Don't take this the wrong way but to anyone who has read the book "The High Price of Free Parking" this contribution to this thread reads like someone who came late to a meeting and missed half of the discussion and keeps asking questions that would have been answered had they joined earlier.

I can see why you might ask this, but the book very much focused on the idea that a piece of land much preserve space for a parking space. It might sound innocuous but it is the source of many issues within cities, a contributor to housing inaffordability, why so many buildings in the US are surrounded by miles of parking, why some of the lots in your city are derelict, etc.

The book very much addresses why mandated parking minimums even in suburban residential lots are also bad (specially the mandated minimum less so the carpark itself), I highly recommend the book mentioned above.

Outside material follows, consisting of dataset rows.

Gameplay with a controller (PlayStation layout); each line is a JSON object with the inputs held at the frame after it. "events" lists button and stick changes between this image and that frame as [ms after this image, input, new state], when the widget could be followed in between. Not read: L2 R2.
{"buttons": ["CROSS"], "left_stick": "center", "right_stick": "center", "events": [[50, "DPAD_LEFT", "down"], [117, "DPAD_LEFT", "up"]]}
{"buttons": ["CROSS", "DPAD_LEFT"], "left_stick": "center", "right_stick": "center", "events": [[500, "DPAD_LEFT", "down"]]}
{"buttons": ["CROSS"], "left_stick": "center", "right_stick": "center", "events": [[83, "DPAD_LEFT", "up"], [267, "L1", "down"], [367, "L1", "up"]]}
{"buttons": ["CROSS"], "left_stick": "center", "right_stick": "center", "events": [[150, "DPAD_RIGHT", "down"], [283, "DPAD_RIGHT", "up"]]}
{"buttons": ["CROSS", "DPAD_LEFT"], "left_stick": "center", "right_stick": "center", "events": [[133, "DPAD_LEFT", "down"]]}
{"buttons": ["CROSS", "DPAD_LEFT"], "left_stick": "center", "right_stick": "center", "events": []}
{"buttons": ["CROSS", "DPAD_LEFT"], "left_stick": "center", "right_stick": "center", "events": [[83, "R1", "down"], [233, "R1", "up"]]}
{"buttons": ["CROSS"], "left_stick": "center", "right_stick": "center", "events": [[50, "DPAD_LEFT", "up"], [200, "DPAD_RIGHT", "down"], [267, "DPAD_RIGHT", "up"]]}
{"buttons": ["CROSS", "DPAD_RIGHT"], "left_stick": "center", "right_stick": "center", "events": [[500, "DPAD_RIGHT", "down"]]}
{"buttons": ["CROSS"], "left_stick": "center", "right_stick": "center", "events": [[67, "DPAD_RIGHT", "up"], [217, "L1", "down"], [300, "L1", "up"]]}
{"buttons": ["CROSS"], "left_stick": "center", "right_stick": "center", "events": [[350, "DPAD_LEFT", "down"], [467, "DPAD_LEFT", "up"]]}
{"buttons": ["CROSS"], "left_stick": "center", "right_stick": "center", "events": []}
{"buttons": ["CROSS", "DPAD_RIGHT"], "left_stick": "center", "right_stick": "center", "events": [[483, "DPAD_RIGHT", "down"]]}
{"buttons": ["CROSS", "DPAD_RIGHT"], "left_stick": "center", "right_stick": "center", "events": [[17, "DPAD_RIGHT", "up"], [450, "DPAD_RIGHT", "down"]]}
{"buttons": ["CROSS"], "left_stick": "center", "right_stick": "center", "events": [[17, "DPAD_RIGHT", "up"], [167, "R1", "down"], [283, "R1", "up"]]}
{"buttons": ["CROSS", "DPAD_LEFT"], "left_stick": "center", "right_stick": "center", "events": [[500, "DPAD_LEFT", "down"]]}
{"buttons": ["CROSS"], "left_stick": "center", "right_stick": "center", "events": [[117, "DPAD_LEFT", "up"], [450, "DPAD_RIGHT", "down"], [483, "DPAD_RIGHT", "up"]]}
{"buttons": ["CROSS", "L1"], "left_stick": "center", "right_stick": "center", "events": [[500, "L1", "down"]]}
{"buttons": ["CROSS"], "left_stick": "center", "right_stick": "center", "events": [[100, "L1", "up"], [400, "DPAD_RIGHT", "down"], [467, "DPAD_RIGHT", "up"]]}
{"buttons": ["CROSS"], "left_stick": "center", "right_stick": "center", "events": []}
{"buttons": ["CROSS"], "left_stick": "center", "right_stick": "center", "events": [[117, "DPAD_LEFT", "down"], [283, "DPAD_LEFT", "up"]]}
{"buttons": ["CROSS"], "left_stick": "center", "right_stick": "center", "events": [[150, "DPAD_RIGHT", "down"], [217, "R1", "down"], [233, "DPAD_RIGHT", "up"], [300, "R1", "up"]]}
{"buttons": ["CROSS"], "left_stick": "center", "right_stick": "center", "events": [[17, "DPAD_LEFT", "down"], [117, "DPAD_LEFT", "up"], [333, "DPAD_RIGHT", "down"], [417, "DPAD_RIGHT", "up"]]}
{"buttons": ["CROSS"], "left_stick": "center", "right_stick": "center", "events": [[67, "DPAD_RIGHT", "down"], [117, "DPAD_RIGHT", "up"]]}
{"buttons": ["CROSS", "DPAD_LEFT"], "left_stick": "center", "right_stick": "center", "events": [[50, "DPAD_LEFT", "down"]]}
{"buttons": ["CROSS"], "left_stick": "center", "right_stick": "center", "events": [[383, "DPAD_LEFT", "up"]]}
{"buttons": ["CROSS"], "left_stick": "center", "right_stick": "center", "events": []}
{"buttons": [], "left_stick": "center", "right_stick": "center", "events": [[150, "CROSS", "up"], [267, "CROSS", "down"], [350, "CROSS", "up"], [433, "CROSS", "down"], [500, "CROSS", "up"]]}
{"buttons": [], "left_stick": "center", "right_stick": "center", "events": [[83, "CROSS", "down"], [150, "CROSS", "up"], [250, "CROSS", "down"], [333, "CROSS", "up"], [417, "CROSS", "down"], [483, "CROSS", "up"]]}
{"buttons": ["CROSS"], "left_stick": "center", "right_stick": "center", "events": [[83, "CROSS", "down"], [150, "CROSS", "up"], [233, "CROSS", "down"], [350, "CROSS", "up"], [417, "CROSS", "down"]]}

Here's the preface of the book http://shoup.bol.ucla.edu/PrefaceHighCostFreeParking.pdf

There's also a good audiobook.

This is crazy car-centric legislation.

Now, instead of letting car owners pay for the public space they use (street parking), you are forcing anyone without a car to waste their own private space, in case somebody wants to park there.

  • I can't imagine that you have to let someone park on your private property anywhere.

    • No, that is not the point.

      The subtle difference is between American parking minimums imposed on property owners - “you must reserve space on your private property for this many cars whether you own them or not” vs Japanese parking requirements imposed on car owners - “you must reserve space on some private property for your car if you want to own it”

In England, so many people are living at home due to the housing issues that some houses have 3-4 cars and no driveway. Streets are nowhere near as wide as Norther America so two cars cannot pass easily and drivers have to find gaps between cars to pass each other.